- Na madrugada de segunda-feira, duas explosões suicidas foram registradas na região de Algiers durante a visita do Papa Leo XIV, com número de vítimas ainda não confirmado pelas autoridades.
- A primeira explosão ocorreu próximo à catedral do centro de Algiers; a segunda atingiu uma área movimentada de mercado.
- O governo argelino condenou os ataques, abriu investigação e intensificou a Segurança, principalmente em áreas com presença de estrangeiros e figuras religiosas.
- Paralelamente, a Argélia aprovou lei que declara a colonização francesa como “crime de estado”, medida alvo de críticas da França e de parte da comunidade internacional.
- A decisão ocorre em meio a tensões diplomáticas entre Argélia e França, com expulsões de diplomatas e respostas mútuas, ampliando o panorama de fragilidade regional.
O// Algeria
A incerteza marca as primeiras horas da segunda-feira em Algiers, após duas explosões suicidas na capital durante a visita do Papa Leo XIV. Não há confirmação oficial do número de vítimas, e autoridades anunciam investigação meticulosa. O pontífice expressou pesar pela violência e pediu união.
A primeira explosão ocorreu próximo à catedral, no centro da cidade, onde o Papa iria receber cumprimentos mais tarde. A segunda explosão atingiu uma região de grande movimento, gerando pânico entre moradores e visitantes. Os investigadores trabalham para identificar autores e motivação.
O governo condenou os ataques e reforçou a segurança em todo o país, com foco especial em áreas com presença de estrangeiros e lideranças religiosas. O Papa pediu serenidade, lembrando que violência não tem lugar na convivência.
Lei que declara colonização francesa como crime de Estado
A Argélia aprovou uma lei que reconhece a colonização francesa como crime de Estado, adotada pela Assembleia Nacional em 25 de dezembro de 2025. A norma criminaliza negacionismo de crimes históricos e prevê campanhas educacionais sobre o tema.
Autoridades francesas classificaram a lei como hostil e alertaram para riscos no relacionamento diplomático entre Paris e Argel. O governo argelino sustenta que a medida visa justiça histórica e fortalecem a identidade nacional.
A legislação inclui dispositivos para educação pública e divulgação de conteúdos sobre o período colonial, buscando promover compreensão sobre os impactos na sociedade argelina. A medida reflete uma tendência regional de enfrentar legados coloniais e memórias de independência.
Crise diplomática França-Argélia
A relação entre França e Argélia passa por uma das maiores crises desde a independência de 1962. Demissões de diplomatas e suspensão de canais de negociação marcaram o acirramento recente, com respostas recíprocas entre os dois países.
Analistas avaliam que o confronto pode afetar cooperação regional e estabilidade no Sahel. Mesmo assim, autoridades vizam restabelecer o diálogo e evitar escalada. Protestos públicos continuam em ambos os lados.
Organizações internacionais apelam à serenidade e ao retorno ao diálogo. A situação permanece tensa, com desdobramentos no âmbito político, econômico e diplomático.
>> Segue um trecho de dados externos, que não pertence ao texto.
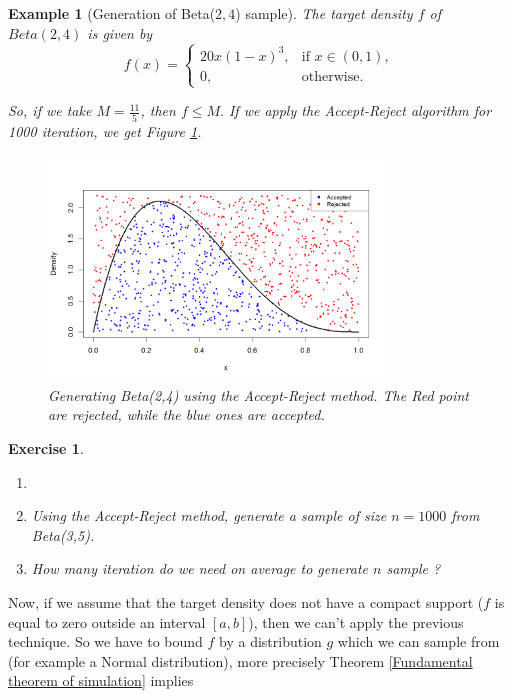 \documentclass{article}\usepackage[]{graphicx}\usepackage[]{xcolor}
\newtheorem{exercise}{Exercise}
\newtheorem{example}{Example}
\begin{document}
\begin{example}[Generation of Beta($2,4$) sample] The target density $f$ of $Beta(2,4)$ is given by 
\begin{equation}\label{Target_density_Beta}
f(x) =
\begin{cases} 
20 x(1-x)^3, & \text{if } x \in (0,1), \\ 
0, & \text{otherwise}.
\end{cases}
\end{equation}

So, if we take $M=\frac{11}{5}$, then $f\leq M.$ If we apply the Accept-Reject algorithm  for 1000 iteration, we get Figure \ref{fig:GeneratingBetaDistr}.

\begin{figure}[h]
    \centering
    \includegraphics[width=0.8\textwidth]{Figures/Accept-Reject generation of a Beta sample.png}
    \caption{Generating Beta(2,4) using the Accept-Reject method. The Red point are rejected, while the blue ones are accepted.}
    \label{fig:GeneratingBetaDistr}
\end{figure}

\end{example}

\begin{exercise}
\begin{enumerate}
\item[]
\item Using the \textit{Accept-Reject} method, generate a sample of size $n = 1000$ from Beta(3,5).
\item How many iteration do we need on average to generate $n$ sample ?
\end{enumerate}
\end{exercise}

Now, if we assume that the target density does not have a compact support ($f$ is equal to zero outside an interval $[a,b]$), then we can't apply the previous technique. So we have to bound $f$ by a distribution $g$ which we can sample from (for example a Normal distribution), more precisely Theorem \ref{Fundamental theorem of simulation} implies 
\end{document}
Tribunal mantém pena de 5 anos para Boualem Sansal
O tribunal argelino manteve a sentença de cinco anos de prisão ao escritor franco-argelino Boualem Sansal, preso em novembro de 2024 no Aeroporto de Argel. O caso ganhou atenção internacional.
França pediu a libertação do autor, destacando a defesa da liberdade de expressão. Defensores de Sansal incluem autoridades e intelectuais que defendem a crítica ao Estado. O desfecho acende debate sobre direitos civis e repressão.
Criadores de conteúdo e organizações de direitos humanos acompanham o caso, questionando limites entre segurança nacional e liberdade de expressão. A defesa sustenta que as ações do escritor não configuram ameaça real.
Expulsões de migrantes e tensão regional
Relatórios de organizações de direitos humanos apontam que mais de 1.800 migrantes foram expulsos da Argélia para o Níger nos últimos semanas, principalmente brasileiros, nigerianos e outros nacionais. As expulsões são atribuídas a controles de fronteira e combate à imigração irregular.
Críticos denunciam violações de direitos humanos e riscos aos migrantes, pedindo proteção adequada. Autoridades argumentam que as ações são necessárias para manter a segurança e a ordem pública. A situação segue sob monitoramento internacional.
O escrutínio internacional aumenta à medida que o Sahel enfrenta instabilidades regionais. Observadores pedem avaliação de impactos humanitários e cumprimento de normas internacionais.